SANA (AMENI FDHILI) invece è molto conservatrice, piegata alla rigida educazione famigliare vorrebbe che il suo amore, Firas (Firas Amri) – di cui è gelosissima fino a litigare con le altre – diventi come lei desidera, lui invece ama uscire, ruba i fichi – e si fa aiutare dalla ragazza – approfitta un po’ di lei che gli porta il pranzo ma ha anche altre, vuole andare via perché lì non c’è nulla da fare e non accade mai niente. La regista si muove nel frutteto quasi danzando, cattura le parole che dicono di stati d’animo e di rabbia e di dolore in un orizzonte che manca, che i rami bassi celano alla vista.
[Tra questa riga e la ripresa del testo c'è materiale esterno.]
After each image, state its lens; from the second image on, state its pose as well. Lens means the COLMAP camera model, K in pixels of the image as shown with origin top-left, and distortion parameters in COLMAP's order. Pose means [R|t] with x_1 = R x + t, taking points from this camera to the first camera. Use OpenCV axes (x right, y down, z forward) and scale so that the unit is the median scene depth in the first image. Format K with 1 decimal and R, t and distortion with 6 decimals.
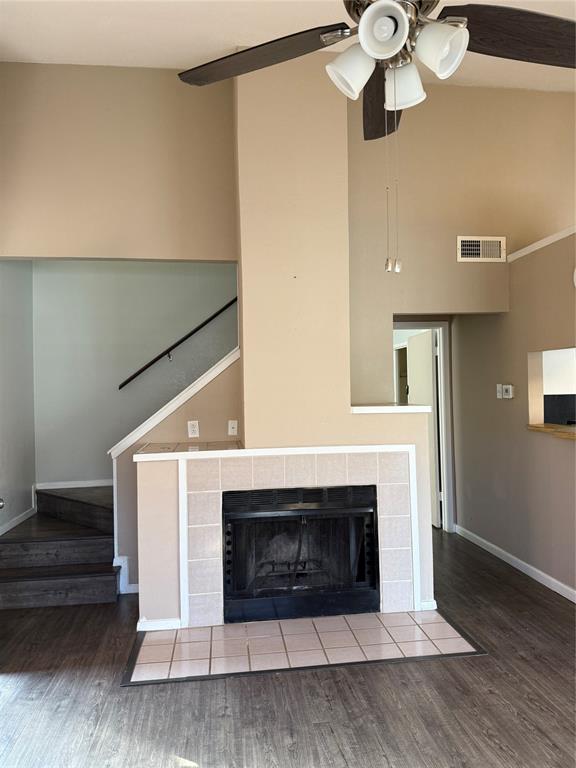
lens RADIAL K [[538.8, 0, 288.0], [0, 538.8, 384.0], [0, 0, 1]] dist [0.112256, -0.178982]
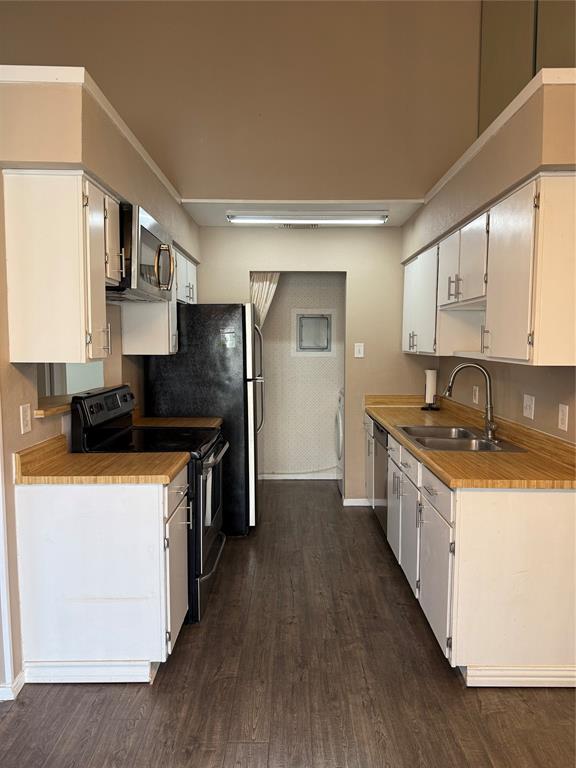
lens RADIAL K [[538.7, 0, 288.0], [0, 538.7, 384.0], [0, 0, 1]] dist [-0.001591, -0.001094]
pose [[0.992074, 0.030963, -0.121783, 0.964013], [-0.019469, 0.995338, 0.094465, -0.023004], [0.124140, -0.091345, 0.988051, 0.196403]]
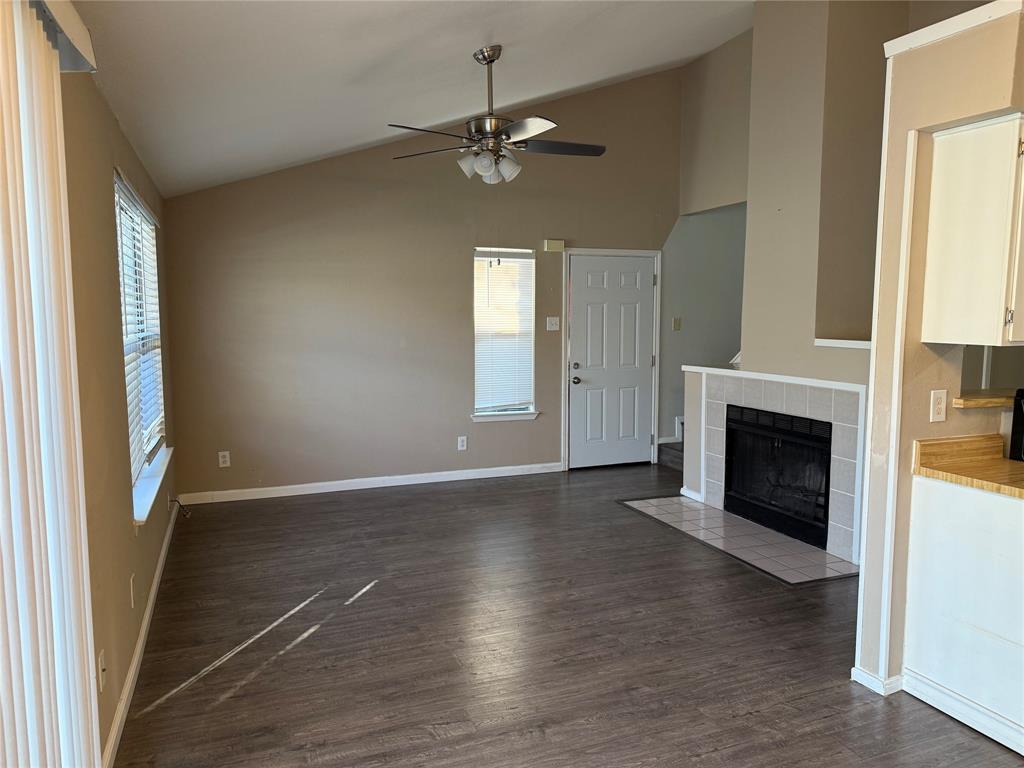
lens RADIAL K [[718.4, 0, 512.0], [0, 718.4, 384.0], [0, 0, 1]] dist [0.112256, -0.178982]
pose [[0.237515, 0.112050, -0.964900, 1.249305], [0.008362, 0.993052, 0.117377, -0.034833], [0.971348, -0.035947, 0.234928, 0.161021]]
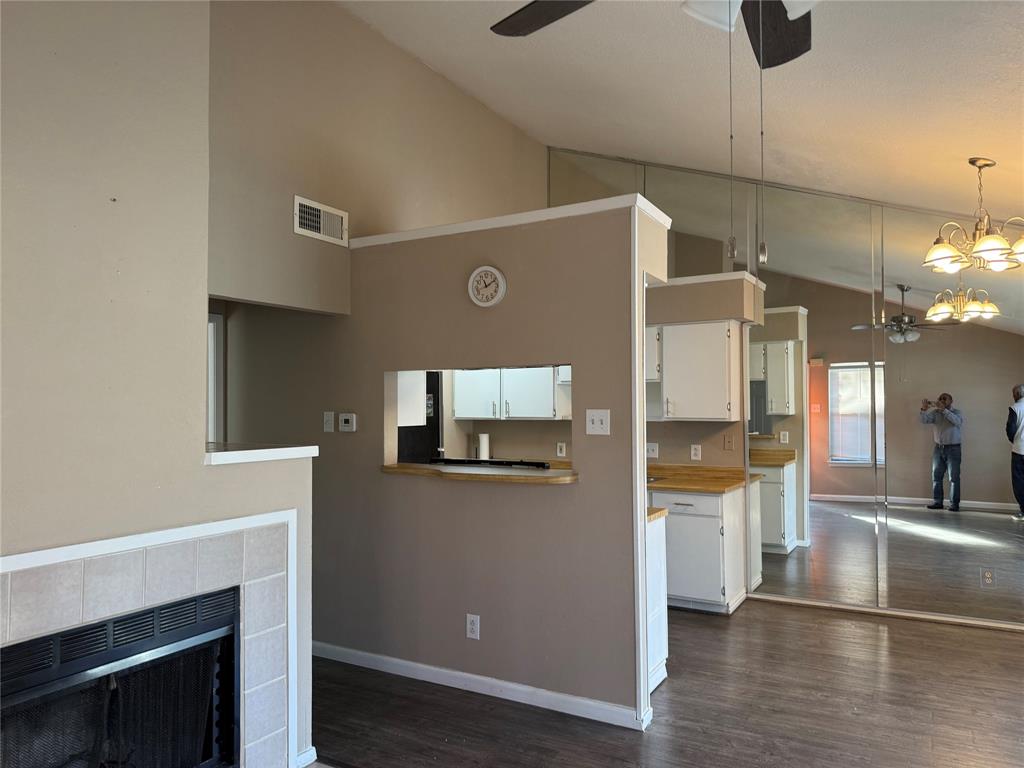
lens RADIAL K [[718.4, 0, 512.0], [0, 718.4, 384.0], [0, 0, 1]] dist [0.112256, -0.178982]
pose [[0.605503, 0.037522, 0.794958, -0.294621], [-0.014579, 0.999243, -0.036060, -0.006939], [-0.795710, 0.010245, 0.605592, 0.285263]]
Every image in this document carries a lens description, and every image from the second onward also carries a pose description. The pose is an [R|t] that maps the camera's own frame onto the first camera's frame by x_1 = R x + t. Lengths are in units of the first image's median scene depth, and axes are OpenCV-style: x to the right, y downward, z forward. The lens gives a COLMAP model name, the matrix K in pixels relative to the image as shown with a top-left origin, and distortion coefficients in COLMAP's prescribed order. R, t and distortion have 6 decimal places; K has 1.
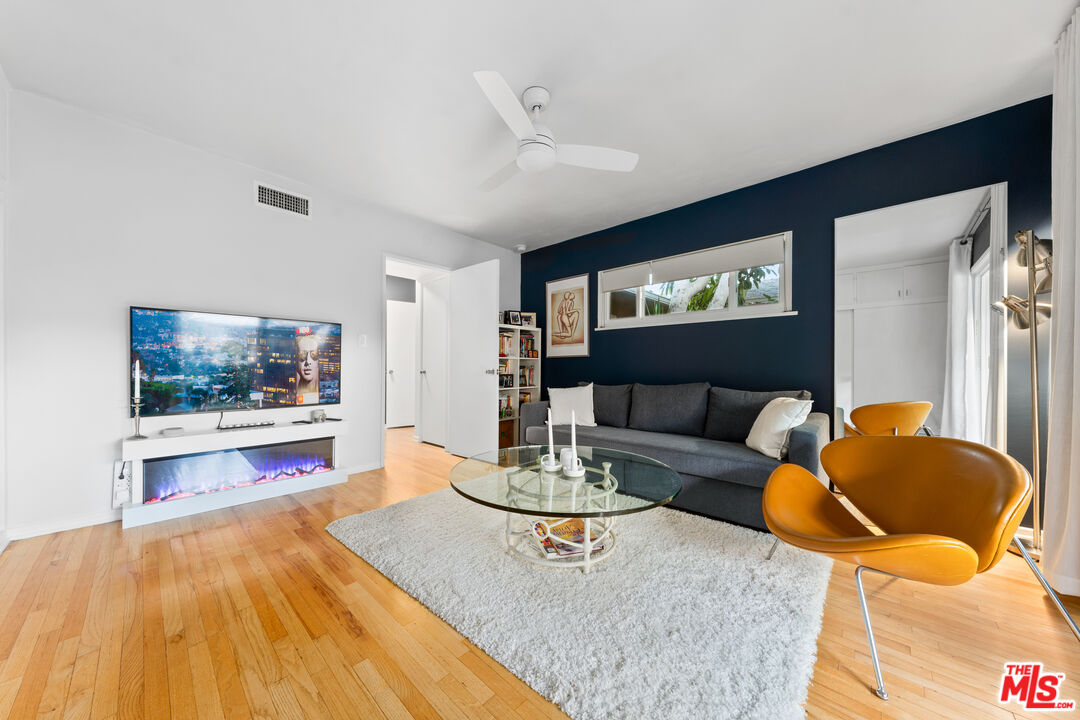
lens RADIAL K [[371.2, 0, 541.2], [0, 371.2, 365.9], [0, 0, 1]] dist [-0.000076, 0.000169]
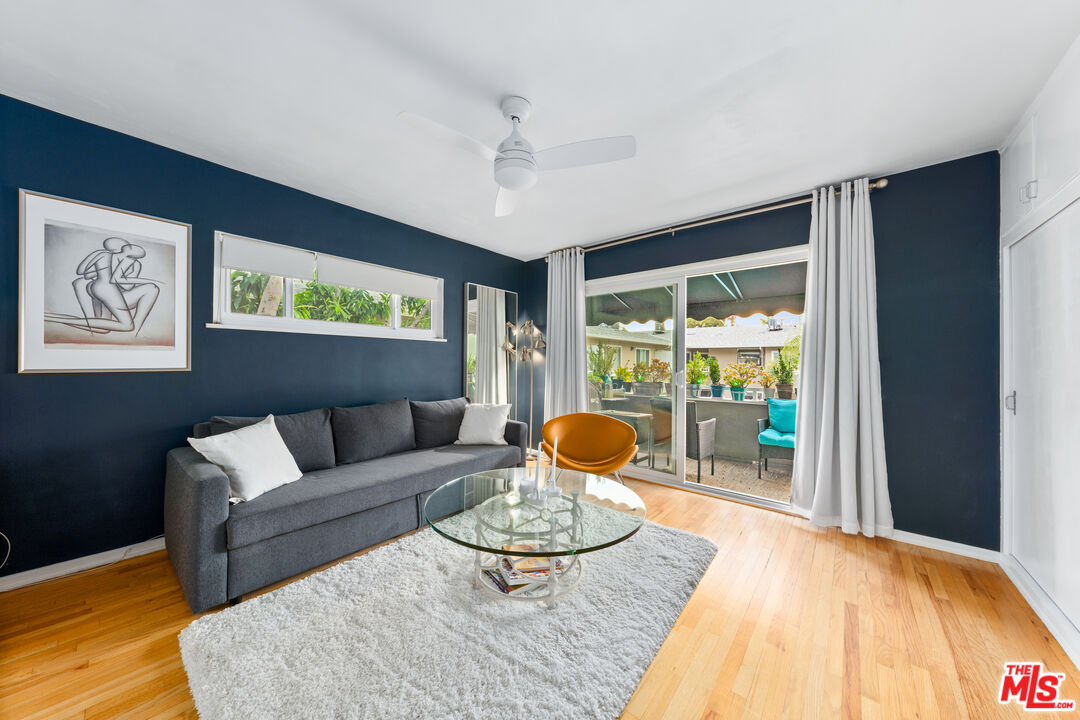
lens RADIAL K [[371.2, 0, 540.2], [0, 371.2, 365.5], [0, 0, 1]] dist [-0.000076, 0.000169]
pose [[-0.030599, 0.002472, 0.999529, -0.462127], [-0.004112, 0.999988, -0.002599, -0.034764], [-0.999523, -0.004190, -0.030588, 0.487026]]
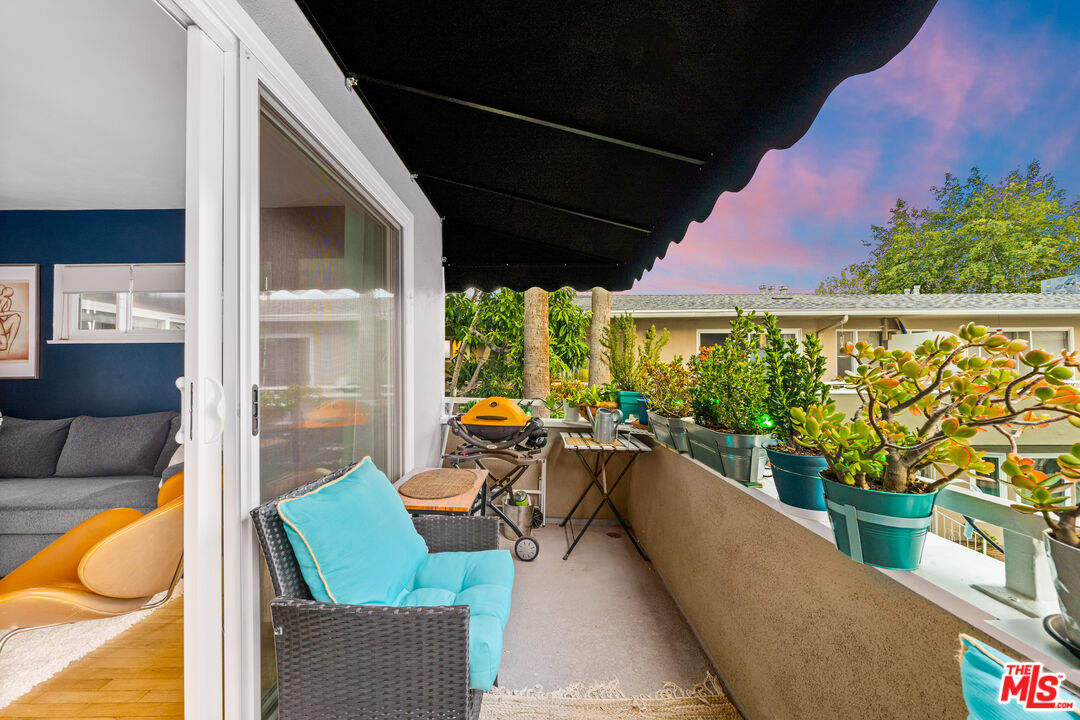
lens RADIAL K [[371.2, 0, 541.9], [0, 371.2, 364.3], [0, 0, 1]] dist [-0.000076, 0.000169]
pose [[0.726898, 0.007266, 0.686707, 0.350778], [0.008269, 0.999779, -0.019332, -0.031663], [-0.686696, 0.019731, 0.726677, -0.202691]]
Cosa aspetta queste ragazze e ragazzi, quale sarà il loro futuro?

SE GLI ADULTI sembrano rassegnati – anche all’infelicità dei ruoli, i più giovani provano a resistere, le ragazze specialmente perché i maschi, molti di loro, condividono quella complicità del ruolo, di chi si può permettere ogni cosa, e se da una parte lamentano la mancanza di libertà delle ragazze – «Sono tutte velate» – dall’altra si danno il diritto alla violenza come il padrone stesso. In questi passaggi che restituiscono con precisione le contraddizioni della società tunisina la scommessa di un cambiamento passa per quelle giovani donne: sono loro le sole infatti a mettersi in gioco, seppure tra moltissimi ostacoli e inciampi, a cercare nel reciproco confronto di illuminare i limiti che spesso hanno accettato per discuterli e cercare altre possibili direzioni. È una scommessa fatta di piccoli momenti, di strappi più che di rivoluzioni – forse col sentimento di averle viste fallire – e soprattutto di una voce comune come il canto che infine spalanca una traiettoria di cielo. Senza retoriche certezze, con la dolcezza di una parola comune.